OfferLoaders - unique per State and UtilityType, offer loaders are responsible for loading new offer data for a given LoaderDataIdentifier from all matching rows in StateUtilityIndices. Can be run both as a one-off (a new row added to StateUtilityIndices when a new AlertCriteria is also created) and is also run periodically in the offer loader update service below. Leverages hash checks against LastUpdatedHash to short-circuit before spurious delete/inserts is performed on UtilityPrices.

Scheduled Runs/Jobs

offer loader update service - a regularly scheduled job to run all offer loaders on all of their matching identifiers from the StateUtilityIndices table. Must use rate limiting with whatever library we go with. Suggestion: Bull

alert assessor service - Cycle thru all alert_criteria and find criteria that have updated pricing data (comparison of StateUtilityIndexHash on alert_criteria against the value in the matching StateUtilityIndices row).

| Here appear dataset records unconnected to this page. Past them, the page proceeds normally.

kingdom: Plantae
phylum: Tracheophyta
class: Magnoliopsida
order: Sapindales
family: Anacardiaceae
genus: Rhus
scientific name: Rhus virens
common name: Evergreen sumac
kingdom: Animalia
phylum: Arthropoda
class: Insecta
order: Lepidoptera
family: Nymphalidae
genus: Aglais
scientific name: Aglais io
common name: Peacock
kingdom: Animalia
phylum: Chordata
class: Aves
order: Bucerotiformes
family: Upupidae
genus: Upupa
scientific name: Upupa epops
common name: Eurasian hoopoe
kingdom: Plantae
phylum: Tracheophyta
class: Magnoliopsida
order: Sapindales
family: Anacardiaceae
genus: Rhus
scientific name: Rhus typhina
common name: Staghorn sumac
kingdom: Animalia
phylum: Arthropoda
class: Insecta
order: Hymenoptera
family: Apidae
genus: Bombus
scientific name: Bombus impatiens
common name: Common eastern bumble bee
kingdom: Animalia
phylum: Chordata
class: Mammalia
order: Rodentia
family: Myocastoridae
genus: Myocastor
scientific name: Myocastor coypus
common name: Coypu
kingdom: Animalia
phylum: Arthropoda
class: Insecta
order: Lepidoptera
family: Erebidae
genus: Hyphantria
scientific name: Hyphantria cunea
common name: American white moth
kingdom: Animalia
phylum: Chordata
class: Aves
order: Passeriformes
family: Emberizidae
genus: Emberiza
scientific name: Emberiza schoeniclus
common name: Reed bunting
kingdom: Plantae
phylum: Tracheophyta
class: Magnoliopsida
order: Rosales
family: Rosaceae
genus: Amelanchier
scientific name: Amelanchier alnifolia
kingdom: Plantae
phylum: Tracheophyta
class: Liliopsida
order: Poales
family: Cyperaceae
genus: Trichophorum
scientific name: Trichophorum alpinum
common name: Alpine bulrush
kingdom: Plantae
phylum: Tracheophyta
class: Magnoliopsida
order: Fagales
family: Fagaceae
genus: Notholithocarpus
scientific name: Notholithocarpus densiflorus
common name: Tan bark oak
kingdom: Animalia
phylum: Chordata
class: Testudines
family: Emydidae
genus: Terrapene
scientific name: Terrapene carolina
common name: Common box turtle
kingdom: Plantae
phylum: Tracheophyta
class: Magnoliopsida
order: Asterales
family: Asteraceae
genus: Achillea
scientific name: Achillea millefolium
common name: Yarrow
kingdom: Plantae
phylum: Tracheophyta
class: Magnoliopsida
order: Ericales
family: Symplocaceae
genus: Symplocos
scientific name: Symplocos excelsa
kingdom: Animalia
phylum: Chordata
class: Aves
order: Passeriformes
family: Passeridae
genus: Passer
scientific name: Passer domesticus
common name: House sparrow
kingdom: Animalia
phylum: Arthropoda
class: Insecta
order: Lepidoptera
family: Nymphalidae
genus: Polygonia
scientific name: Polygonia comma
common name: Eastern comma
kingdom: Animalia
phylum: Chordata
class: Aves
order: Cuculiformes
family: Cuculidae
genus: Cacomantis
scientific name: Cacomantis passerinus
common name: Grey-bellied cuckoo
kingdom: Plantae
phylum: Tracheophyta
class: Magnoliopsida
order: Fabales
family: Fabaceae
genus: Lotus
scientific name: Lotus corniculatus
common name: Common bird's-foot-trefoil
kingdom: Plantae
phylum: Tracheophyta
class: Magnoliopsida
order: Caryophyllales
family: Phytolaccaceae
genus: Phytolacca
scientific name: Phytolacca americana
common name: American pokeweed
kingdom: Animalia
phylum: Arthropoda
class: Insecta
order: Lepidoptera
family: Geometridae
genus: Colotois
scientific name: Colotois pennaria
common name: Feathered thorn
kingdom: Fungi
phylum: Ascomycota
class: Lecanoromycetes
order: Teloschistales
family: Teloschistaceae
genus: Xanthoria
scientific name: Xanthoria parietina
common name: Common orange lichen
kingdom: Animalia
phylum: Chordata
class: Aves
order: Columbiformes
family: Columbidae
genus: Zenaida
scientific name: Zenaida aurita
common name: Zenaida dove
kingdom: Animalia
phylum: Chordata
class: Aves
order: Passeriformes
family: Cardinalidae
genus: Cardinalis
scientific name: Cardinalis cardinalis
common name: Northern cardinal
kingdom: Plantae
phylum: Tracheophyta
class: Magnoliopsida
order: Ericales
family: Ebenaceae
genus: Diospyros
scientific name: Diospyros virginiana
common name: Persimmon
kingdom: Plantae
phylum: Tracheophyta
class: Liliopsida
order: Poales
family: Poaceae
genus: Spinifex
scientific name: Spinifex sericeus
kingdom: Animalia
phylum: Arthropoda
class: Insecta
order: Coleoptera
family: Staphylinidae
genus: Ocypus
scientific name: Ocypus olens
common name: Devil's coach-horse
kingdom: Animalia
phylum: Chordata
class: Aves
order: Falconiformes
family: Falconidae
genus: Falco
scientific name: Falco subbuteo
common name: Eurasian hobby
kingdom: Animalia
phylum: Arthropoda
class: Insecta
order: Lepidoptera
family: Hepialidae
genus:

Once a criteria needs updated (the hash is different), load pricing data for that criteria's matching state utility index.

Then, calculate the hash for matching offers from the newest pricing data and compare against the hash in the specific alert. _If there is no alert AND there are > 0 matching offers, create a new alert + notification _ If there is an alert but the hash is the same, do nothing. _If there is an alert and the hash differs, send an alert _ If there is an alert and there are 0 new matching offers, remove the alert

notification service - Cycle through all pending_alert_notifications and send emails as necessary. The pending_alert_notification table contains all necessary info in order to generate said email. Once notification has been sent, the pending_alert_notification row can be deleted.